In an initial pilot project to reduce Senegal's oil imports by 10 percent, jatropha plants were to be grown on 4,000 hectares of land in Touba. The extracted oil would then be transformed into biodiesel in production units to be set up in Khelcom, some 100 kilometres from Dakar.

The pilot project also aims to provide a knowledge hub from which other plantations could develop, according to Biopact, an organisation working for cooperation in biofuel and bioenergy between Europe and Africa.

Mr Senghor indicated that Senegal was to carry out an experiment of growing castor oil plants, sunflowers or jatropha over an area of 50,000 hectares in Kolda and Tambacounda, in southern and eastern Senegal.

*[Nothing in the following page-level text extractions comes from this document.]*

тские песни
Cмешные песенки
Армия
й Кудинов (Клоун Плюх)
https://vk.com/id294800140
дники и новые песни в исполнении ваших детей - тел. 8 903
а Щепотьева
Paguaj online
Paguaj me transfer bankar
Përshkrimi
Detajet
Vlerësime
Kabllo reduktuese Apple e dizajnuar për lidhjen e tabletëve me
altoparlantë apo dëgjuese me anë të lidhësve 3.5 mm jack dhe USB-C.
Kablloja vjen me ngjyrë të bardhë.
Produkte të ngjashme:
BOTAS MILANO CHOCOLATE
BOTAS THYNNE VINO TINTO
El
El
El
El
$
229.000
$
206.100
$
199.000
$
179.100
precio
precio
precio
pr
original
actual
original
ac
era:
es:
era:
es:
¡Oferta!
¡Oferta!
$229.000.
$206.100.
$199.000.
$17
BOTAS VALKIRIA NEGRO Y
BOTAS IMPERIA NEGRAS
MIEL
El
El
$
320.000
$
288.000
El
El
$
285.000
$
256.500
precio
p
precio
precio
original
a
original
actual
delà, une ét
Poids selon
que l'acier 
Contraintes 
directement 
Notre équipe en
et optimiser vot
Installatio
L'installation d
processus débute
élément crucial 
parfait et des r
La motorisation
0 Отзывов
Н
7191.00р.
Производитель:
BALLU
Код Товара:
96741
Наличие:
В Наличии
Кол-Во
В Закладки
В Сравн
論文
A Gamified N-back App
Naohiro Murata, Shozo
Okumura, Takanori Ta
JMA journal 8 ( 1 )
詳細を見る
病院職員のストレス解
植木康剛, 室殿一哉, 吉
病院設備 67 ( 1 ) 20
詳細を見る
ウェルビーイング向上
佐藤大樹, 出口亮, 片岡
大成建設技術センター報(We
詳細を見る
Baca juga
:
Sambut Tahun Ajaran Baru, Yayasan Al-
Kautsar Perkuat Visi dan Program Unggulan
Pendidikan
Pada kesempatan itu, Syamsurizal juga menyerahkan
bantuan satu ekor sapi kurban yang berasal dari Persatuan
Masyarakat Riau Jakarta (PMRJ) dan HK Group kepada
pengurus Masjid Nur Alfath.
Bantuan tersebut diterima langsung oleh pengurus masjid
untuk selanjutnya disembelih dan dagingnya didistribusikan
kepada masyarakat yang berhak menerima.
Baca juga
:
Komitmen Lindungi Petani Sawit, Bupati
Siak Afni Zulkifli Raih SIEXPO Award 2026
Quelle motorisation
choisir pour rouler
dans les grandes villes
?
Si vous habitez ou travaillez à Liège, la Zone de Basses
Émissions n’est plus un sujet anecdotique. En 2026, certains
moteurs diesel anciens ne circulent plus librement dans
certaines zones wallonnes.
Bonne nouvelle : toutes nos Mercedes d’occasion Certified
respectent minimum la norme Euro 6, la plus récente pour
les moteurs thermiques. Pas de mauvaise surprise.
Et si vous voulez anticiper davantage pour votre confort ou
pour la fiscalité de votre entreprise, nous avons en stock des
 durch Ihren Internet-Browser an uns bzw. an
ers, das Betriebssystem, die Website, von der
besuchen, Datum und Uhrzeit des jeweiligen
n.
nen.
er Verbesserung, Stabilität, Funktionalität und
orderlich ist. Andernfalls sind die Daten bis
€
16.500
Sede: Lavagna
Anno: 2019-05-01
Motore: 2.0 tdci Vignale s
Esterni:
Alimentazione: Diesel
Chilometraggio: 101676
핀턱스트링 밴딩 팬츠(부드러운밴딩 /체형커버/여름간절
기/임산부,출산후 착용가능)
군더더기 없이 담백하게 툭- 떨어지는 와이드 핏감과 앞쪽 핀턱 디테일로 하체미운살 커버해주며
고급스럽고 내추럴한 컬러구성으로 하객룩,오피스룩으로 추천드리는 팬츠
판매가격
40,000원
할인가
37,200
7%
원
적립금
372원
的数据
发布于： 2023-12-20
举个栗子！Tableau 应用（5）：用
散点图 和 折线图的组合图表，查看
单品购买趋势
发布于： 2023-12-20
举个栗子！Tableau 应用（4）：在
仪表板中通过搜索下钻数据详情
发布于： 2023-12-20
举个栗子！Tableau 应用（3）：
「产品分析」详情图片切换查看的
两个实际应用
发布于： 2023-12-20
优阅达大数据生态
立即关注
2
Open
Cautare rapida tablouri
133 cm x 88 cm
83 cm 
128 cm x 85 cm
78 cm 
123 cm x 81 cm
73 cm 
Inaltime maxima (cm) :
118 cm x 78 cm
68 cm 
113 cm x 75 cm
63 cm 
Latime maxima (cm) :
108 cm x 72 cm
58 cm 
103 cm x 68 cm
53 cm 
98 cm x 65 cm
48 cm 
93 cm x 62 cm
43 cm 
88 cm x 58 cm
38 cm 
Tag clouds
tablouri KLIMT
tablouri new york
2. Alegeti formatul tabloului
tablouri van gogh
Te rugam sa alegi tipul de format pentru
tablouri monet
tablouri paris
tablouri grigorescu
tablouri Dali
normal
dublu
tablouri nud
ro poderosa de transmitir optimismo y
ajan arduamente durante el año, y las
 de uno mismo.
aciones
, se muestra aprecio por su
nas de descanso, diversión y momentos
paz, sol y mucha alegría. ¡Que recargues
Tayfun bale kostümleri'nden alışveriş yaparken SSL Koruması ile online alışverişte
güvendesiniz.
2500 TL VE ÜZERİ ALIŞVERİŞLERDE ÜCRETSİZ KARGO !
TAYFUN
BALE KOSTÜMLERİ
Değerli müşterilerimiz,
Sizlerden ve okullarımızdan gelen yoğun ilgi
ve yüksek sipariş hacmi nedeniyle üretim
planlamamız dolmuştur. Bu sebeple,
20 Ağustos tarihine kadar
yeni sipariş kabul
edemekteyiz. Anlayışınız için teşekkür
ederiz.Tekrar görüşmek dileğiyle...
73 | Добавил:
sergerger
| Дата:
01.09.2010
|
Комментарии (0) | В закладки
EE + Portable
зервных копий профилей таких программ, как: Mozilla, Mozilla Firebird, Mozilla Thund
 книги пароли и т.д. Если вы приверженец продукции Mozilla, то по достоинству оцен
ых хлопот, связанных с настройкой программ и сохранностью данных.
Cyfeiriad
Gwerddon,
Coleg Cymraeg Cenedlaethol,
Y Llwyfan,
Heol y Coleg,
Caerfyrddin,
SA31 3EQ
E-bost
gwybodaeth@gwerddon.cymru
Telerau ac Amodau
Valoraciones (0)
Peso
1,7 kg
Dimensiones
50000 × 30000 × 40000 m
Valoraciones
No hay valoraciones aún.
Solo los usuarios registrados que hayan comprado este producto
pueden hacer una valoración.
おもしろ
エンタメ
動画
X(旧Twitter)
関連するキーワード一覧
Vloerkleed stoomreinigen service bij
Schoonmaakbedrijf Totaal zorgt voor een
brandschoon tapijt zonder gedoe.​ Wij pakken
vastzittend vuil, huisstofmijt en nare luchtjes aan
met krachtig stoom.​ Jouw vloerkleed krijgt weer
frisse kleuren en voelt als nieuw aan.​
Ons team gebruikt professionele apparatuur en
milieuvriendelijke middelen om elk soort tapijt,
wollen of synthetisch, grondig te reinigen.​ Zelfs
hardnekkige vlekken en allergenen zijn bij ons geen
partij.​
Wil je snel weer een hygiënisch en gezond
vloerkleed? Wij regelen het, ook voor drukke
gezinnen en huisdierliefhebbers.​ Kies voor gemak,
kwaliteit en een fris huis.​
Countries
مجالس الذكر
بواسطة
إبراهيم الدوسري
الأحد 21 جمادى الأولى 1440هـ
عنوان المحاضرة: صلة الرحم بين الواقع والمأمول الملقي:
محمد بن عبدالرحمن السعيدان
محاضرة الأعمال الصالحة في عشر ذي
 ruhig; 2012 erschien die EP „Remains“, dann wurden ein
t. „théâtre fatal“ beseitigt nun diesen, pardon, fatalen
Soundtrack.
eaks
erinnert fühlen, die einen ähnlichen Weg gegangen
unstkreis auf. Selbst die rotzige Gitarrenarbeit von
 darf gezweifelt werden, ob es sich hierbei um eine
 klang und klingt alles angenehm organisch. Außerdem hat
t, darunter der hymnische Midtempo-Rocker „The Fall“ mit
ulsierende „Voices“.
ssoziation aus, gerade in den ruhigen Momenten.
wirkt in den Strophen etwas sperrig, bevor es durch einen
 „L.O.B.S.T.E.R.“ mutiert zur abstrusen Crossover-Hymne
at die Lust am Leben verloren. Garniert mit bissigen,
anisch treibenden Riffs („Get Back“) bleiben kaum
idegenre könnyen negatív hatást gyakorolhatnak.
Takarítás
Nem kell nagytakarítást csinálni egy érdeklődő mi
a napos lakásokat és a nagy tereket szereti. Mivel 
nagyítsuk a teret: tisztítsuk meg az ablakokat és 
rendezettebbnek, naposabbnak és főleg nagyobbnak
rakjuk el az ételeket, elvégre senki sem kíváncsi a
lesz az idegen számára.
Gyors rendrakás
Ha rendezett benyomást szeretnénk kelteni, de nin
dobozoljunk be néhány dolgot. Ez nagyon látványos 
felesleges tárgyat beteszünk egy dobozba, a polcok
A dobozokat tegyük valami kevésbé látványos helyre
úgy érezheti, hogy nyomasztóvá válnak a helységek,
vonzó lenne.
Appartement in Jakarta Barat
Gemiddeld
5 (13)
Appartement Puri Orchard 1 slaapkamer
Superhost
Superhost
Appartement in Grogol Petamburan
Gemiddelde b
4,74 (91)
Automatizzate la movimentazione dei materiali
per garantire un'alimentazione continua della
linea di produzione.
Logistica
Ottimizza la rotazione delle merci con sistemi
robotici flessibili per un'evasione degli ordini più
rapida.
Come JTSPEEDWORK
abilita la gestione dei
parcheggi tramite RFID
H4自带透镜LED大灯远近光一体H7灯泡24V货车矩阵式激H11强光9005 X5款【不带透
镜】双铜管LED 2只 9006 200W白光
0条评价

This would help determine costs and the optimal conditions for biofuel production - examining the best way to extract the oil, as well as finding out what crop produces better biofuel at minimum cost.

News of the biofuel investment programme, which is part of a government plan called 'retour vers l'agriculture' ('back to agriculture'), comes ahead of the green power energy conference BiofuelsMarketsAfrica scheduled for 30 November in Cape Town, South Africa.